> **Description of the task**
Edit the lines below from the first one through the line containing "fabrication et l’entretien des", changing "Vezels" to "Voedingsvezels" and leaving everything else unchanged. Return only those edited lines.

--- START ---

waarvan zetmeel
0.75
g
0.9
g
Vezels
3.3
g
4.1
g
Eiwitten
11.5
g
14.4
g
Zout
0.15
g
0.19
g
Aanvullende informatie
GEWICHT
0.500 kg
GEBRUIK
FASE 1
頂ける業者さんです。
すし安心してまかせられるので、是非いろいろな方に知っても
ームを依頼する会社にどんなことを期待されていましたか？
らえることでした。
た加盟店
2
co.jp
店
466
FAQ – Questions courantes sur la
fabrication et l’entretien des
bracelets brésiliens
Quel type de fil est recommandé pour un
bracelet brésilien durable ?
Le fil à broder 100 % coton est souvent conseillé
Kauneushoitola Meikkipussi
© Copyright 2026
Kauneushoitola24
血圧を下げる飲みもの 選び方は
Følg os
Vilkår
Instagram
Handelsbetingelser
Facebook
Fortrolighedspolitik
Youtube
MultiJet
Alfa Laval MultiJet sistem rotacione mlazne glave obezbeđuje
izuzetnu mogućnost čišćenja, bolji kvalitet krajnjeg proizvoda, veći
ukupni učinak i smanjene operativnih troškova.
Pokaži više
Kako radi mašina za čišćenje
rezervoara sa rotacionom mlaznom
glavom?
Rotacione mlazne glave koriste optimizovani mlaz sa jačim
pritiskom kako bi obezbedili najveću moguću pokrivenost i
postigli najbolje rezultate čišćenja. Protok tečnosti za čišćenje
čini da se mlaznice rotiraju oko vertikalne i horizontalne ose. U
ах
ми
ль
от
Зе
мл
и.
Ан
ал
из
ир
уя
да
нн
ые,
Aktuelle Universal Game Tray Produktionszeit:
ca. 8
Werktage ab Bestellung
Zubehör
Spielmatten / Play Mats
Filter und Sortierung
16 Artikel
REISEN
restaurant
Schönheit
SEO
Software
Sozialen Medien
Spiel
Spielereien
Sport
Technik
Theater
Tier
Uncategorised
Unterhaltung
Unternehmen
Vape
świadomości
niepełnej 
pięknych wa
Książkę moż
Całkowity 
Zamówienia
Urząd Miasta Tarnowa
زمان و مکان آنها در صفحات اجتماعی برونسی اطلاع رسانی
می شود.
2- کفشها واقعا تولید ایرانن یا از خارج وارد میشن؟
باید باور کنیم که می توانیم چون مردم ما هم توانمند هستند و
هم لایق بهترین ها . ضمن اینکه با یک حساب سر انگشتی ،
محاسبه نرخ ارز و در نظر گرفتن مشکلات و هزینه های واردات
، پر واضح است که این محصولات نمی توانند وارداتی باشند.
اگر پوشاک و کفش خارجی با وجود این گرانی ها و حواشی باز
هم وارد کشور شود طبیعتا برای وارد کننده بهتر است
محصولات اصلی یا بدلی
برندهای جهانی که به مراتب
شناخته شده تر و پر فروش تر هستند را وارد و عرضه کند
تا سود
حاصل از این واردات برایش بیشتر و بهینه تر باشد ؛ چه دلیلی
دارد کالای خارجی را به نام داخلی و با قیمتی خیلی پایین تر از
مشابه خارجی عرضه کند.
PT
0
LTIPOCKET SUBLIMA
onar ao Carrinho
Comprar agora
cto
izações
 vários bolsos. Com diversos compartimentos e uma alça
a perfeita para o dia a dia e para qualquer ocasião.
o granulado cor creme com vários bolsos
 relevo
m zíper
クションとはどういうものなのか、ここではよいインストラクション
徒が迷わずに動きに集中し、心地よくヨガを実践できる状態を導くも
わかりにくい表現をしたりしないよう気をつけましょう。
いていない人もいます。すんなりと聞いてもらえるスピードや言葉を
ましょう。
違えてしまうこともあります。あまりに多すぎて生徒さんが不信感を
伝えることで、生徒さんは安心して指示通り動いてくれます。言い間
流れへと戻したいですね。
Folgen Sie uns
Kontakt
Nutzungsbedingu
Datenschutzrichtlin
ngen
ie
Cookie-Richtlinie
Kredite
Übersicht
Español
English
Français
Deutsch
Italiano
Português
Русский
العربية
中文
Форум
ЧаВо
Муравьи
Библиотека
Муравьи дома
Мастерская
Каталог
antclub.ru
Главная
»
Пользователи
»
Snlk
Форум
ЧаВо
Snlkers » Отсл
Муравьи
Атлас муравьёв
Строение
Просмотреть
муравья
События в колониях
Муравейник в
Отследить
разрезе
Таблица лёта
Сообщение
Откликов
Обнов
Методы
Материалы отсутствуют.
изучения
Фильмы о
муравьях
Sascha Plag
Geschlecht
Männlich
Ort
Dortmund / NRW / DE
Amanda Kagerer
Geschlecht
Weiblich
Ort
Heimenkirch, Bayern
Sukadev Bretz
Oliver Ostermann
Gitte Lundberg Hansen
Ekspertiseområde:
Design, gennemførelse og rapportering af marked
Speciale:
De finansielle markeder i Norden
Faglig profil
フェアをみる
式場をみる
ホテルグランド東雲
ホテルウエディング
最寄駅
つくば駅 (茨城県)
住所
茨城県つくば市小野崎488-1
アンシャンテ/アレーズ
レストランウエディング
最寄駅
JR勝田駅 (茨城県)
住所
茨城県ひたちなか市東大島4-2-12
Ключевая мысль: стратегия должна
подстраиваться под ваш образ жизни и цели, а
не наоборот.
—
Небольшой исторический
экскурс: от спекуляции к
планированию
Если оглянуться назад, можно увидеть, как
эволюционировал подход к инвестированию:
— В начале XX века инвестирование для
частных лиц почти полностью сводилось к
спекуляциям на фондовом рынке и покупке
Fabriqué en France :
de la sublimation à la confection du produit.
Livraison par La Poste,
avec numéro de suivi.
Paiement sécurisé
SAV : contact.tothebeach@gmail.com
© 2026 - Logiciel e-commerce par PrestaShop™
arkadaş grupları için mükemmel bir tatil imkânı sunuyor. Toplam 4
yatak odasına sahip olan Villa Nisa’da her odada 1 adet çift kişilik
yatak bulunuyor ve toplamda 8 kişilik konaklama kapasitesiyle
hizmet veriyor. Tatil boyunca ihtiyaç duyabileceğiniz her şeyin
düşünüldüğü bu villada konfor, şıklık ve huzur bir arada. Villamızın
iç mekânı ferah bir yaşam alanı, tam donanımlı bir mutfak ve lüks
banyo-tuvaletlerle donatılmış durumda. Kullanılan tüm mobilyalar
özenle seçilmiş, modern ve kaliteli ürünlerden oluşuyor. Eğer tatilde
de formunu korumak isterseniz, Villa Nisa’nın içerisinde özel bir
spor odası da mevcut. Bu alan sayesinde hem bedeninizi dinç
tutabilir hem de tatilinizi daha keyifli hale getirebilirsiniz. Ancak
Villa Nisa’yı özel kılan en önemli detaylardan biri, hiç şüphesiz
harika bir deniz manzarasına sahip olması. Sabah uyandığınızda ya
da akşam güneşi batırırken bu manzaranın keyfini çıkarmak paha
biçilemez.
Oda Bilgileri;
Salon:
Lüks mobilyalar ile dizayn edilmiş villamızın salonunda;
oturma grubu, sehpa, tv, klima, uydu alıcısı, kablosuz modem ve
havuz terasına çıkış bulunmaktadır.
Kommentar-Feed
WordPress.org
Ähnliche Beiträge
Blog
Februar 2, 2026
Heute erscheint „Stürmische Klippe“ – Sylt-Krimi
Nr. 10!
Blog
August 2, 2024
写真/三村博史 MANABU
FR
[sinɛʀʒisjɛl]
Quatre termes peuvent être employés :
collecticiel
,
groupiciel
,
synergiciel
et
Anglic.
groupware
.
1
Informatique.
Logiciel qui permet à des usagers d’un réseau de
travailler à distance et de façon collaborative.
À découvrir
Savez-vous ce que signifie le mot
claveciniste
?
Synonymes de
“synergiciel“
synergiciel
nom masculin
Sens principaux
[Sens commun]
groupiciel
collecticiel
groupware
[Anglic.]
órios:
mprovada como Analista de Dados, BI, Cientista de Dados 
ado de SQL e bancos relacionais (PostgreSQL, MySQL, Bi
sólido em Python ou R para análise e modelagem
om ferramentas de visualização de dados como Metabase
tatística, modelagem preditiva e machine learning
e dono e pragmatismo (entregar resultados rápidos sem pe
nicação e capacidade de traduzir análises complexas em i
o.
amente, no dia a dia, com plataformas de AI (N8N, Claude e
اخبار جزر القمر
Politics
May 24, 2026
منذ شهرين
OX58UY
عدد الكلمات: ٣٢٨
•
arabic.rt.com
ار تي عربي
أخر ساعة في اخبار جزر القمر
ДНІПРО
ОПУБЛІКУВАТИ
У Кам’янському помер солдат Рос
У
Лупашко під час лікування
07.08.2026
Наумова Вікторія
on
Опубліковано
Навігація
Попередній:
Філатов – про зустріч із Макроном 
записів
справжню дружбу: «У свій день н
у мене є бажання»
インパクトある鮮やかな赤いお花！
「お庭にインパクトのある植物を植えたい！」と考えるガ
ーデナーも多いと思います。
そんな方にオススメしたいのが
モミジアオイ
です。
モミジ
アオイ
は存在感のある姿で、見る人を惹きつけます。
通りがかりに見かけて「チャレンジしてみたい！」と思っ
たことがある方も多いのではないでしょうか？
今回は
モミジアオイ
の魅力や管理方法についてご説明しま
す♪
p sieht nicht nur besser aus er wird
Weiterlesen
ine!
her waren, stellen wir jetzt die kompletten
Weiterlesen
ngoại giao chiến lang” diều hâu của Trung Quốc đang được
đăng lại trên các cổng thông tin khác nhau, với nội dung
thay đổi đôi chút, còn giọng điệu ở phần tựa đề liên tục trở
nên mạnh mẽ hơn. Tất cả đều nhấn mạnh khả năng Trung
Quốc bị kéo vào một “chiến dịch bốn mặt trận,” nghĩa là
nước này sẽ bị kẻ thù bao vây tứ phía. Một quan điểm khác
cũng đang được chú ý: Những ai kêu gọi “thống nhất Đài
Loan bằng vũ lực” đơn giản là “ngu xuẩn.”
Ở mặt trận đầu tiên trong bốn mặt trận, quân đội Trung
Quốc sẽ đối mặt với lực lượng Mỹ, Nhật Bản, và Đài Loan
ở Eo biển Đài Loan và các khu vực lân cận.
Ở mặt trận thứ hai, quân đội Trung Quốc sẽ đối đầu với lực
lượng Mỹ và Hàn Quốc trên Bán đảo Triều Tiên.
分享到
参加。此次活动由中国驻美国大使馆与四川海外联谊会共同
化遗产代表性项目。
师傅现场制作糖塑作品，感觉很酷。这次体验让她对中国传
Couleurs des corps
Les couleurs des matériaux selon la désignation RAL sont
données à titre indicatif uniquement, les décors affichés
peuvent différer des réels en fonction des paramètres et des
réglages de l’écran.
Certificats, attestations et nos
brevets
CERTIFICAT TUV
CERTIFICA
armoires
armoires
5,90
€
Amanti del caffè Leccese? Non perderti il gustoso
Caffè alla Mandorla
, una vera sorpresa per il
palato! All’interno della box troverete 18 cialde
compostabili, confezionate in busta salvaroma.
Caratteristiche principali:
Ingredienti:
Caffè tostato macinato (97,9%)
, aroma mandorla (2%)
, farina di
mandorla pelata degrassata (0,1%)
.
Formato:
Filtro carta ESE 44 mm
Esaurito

--- END ---

> **Output for this task**
waarvan zetmeel
0.75
g
0.9
g
Voedingsvezels
3.3
g
4.1
g
Eiwitten
11.5
g
14.4
g
Zout
0.15
g
0.19
g
Aanvullende informatie
GEWICHT
0.500 kg
GEBRUIK
FASE 1
頂ける業者さんです。
すし安心してまかせられるので、是非いろいろな方に知っても
ームを依頼する会社にどんなことを期待されていましたか？
らえることでした。
た加盟店
2
co.jp
店
466
FAQ – Questions courantes sur la
fabrication et l’entretien des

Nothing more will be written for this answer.